Agreed, but once more, we are where we are, and AV is still a better choice than FPTP. The truth is that Conservatives want to stick with FPTP because it is of immense electoral benefit to them, and of course they will campaign for a “No” vote in the referendum. The LibDems would rather have a properly proportional system such as STV, but they didn’t win the election, so they are not in any position to insist on that. Before the last election, Labour had promised AV in a clumsy attempt to curry favour and tactical votes from LibDems, and having failed to win the election and failed to secure a coalition with the LibDems, they are now backpedalling as fast as they can from AV, and they will also campaign against a “Yes” vote. In the confusion of the coalition negotiations, it appears that the Conservatives offered the LibDems a referendum on AV in order to to equalise their attractiveness as partners. So the fact that we are being offered a second-best option is actually everyone’s fault but the LibDems. Fortunately that needn’t stop the referendum result being a resounding “Yes”, because this time the voters will get to choose.

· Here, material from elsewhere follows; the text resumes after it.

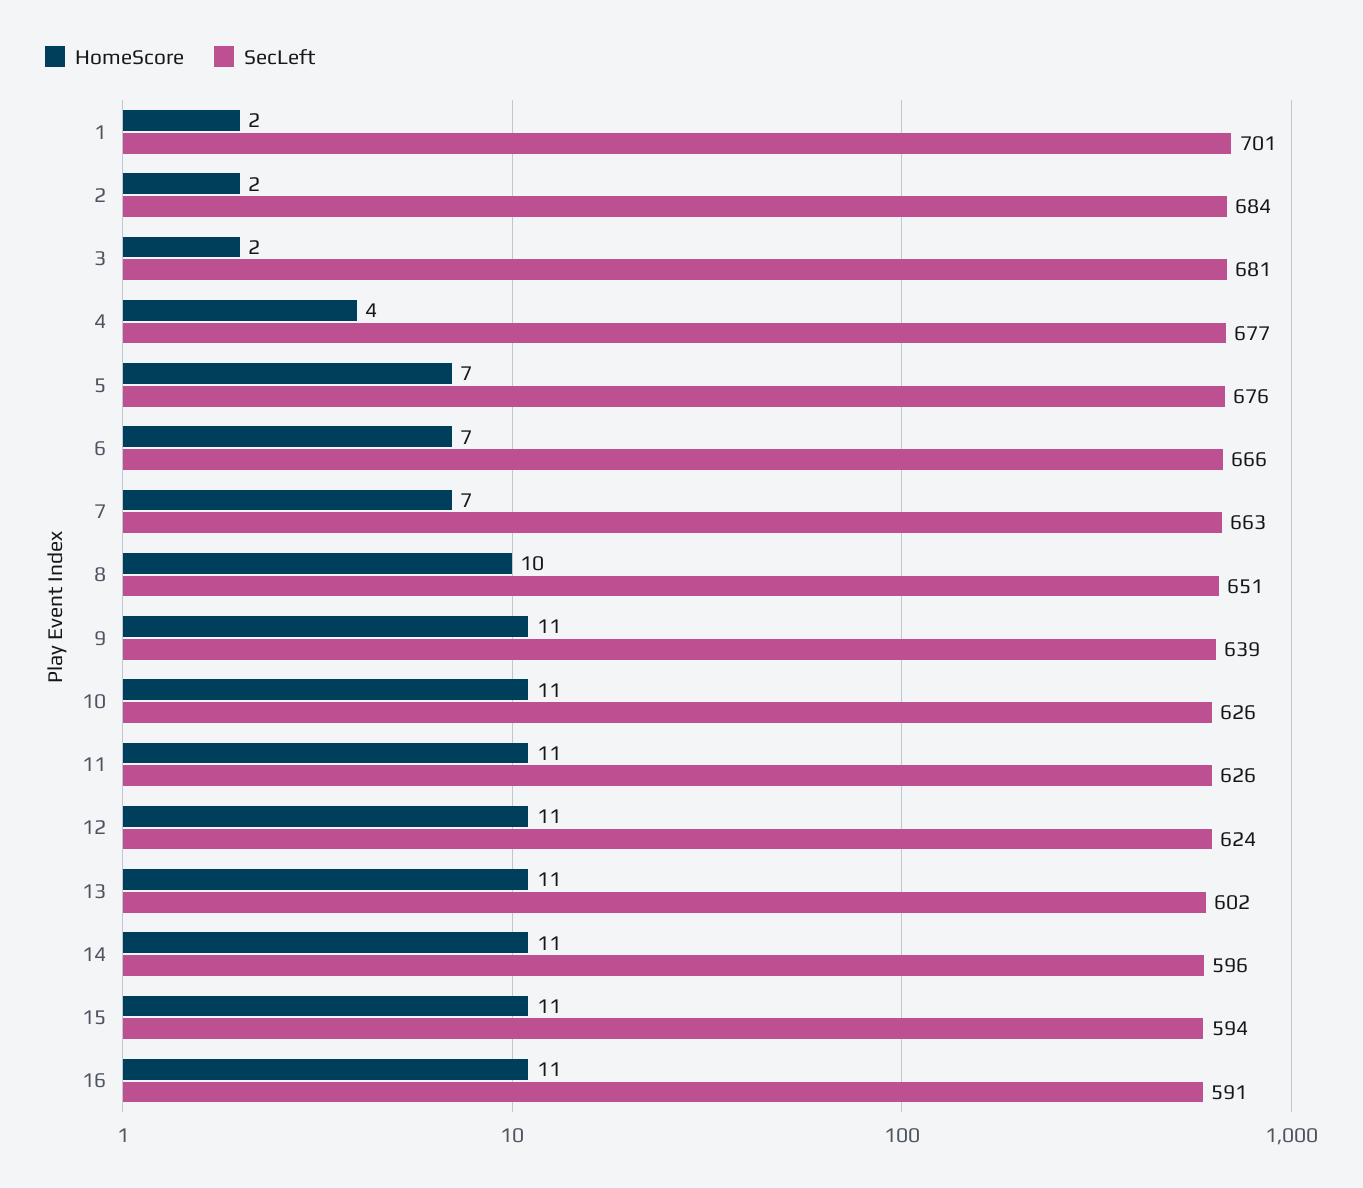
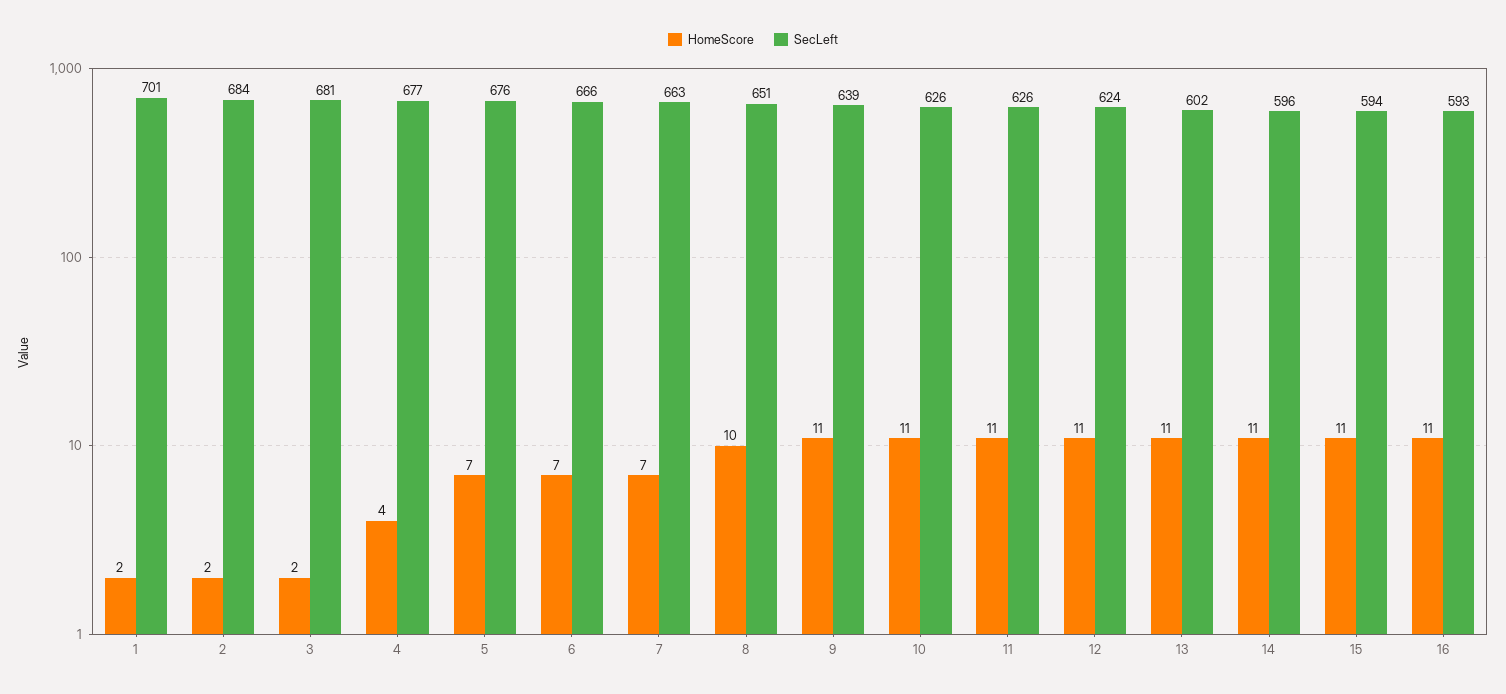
SecLeft, 16: 591 -> 593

8. AV IS COMPLEX: The Government will have to spend millions of pounds explaining to voters how AV works to prevent a fall in turnout at elections. In Australia, the only reason they have high turnout is because they made voting compulsory.
AV is not complicated. Most people will readily grasp the concept of ranking candidates in order of preference, and that’s really all they need to understand. AV can be explained very easily, the more so if the Conservative party and the Tory press would refrain from muddying the waters with disinformation like this article.
I’d also suggest that far from causing a fall in turnout, AV will improve it, because people will understand that (at last!) their votes can have an influence, so there will be some point in going out to exercise them.
9. AV IS EXPENSIVE: Under AV we won’t be able to count ballot papers by hand on election night if we want a quick, decisive election result. Local councils will have to purchase electronic counting machines that are very expensive and prone to malfunction.
Untrue. AV can readily be tallied by hand. In all but safe seats there will be additional rounds of counting, but we already manage to do recounts by hand, and the reallocation of second, and if necessary subsequent preference votes is essentially no different. No council will be forced to purchase counting machines, and indeed should they choose to do so, they would surely be irresponsible if the equipment they bought was less than accurate and reliable. Plus, do we really want a “quick, decisive election result” if it’s wrong, and gives power to a party which the majority of the electorate doesn’t support and didn’t vote for?
10. AV IS NOT THE REFORM WE NEED: There are lots of genuine reforms which would go some way to restoring people’s trust in politics – but changing our voting system to AV is not one of them. That’s why it’s a shame that we’re about to spend £90 million and five months debating a system that nobody really wants.
But we are where we are. It would be great to have a proper debate about a new voting system for UK parliament, but vested interests have seen to it that this will not happen. The sad truth is that a proper proportional system becomes a more remote prospect if the referendum turns out in favour of a switch to AV. However FPTP is frankly so bad, that the sooner we’re rid of it the better.